__Passage shown__
┏━━

It’s a Great Day to Be an SAF Member
June 4, 2021
I hope you and yours are doing well. Summer begins this month, and Memorial Day, which has become a symbol of summer’s start, was observed this week. Memorial Day was made a federal holiday in 1971 to remember the 1.3+ million American military personnel who died since 1775 while defending our freedom (Wikipedia – US Military Casualties of War). Some of these freedoms include the opportunity to own and manage forest land, to have a forest industry, and to have a forestry profession and SAF.
As we exercise our freedom to assemble and start a membership drive this month, we need to remember our Society’s mission, which in summary, says “to advance sustainable management of forest resources…to ensure the continued health, integrity, and use of forests to benefit society in perpetuity.” To do this, we need staff and engaged members from forestry and related fields.
Gifford Pinchot said the Society needed “to further the cause of forestry in America...by creating opportunities for a free interchange of views upon forestry and allied subjects, and by disseminating a knowledge of the purpose and achievement of forestry.” Pinchot and past Society leaders recognized the importance of “allied subjects” to mission accomplishment. So, SAF broadened its membership opportunities from just the eight founding foresters to include foresters as defined today plus technicians and professionals from “allied subject” areas. Our bylaws state that members can be “Professional Members, Conditional Professional Members, Associate Members, Technician Members, and Student Members.” Sometimes, there is confusion about who can be members, particularly in the Associate Member category. The bylaws say these members can be “scientists or practitioners who hold a bachelors or higher degree in a subject area not within the broad field of forestry but who work in a position that strongly influences the profession of forestry (excluding elected officials).” Some of these “allied subject” area professionals are geneticists, soil scientists, economists, entomologists, biometricians, climatologists, hydrologists, botanists, arborists, biologists, and many more. So, we should encourage all foresters and professionals in supportive roles to be members. This will ensure the continued success of our Society and mission accomplishment.

┗━━

__Supplied records__

┏━━

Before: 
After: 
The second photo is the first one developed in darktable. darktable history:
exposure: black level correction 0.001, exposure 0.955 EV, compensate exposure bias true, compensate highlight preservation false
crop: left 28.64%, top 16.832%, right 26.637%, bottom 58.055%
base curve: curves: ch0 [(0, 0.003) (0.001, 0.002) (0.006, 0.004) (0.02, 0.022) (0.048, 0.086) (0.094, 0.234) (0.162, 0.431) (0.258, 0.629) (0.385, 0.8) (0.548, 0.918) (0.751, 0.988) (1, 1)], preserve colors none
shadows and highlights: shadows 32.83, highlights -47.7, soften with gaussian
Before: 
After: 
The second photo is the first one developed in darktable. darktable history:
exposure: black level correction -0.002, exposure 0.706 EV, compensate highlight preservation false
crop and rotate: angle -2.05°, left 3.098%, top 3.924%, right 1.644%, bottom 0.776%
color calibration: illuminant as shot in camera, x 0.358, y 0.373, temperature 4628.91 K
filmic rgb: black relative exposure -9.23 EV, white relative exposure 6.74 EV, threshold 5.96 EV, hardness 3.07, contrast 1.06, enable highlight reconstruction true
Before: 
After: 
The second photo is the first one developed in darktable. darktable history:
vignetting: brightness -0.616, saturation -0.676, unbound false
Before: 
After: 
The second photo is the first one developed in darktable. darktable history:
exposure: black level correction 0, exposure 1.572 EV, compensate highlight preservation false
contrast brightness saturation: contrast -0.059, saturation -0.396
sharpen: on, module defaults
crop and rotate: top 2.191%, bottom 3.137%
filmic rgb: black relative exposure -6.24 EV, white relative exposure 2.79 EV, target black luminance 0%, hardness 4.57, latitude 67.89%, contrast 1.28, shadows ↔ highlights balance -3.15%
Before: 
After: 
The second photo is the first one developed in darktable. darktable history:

┗━━

__Work item__
According to the SAF membership column, what group is excluded from the Associate Member category? The items can be set aside; none is needed.

__Exercise answer__
Elected officials.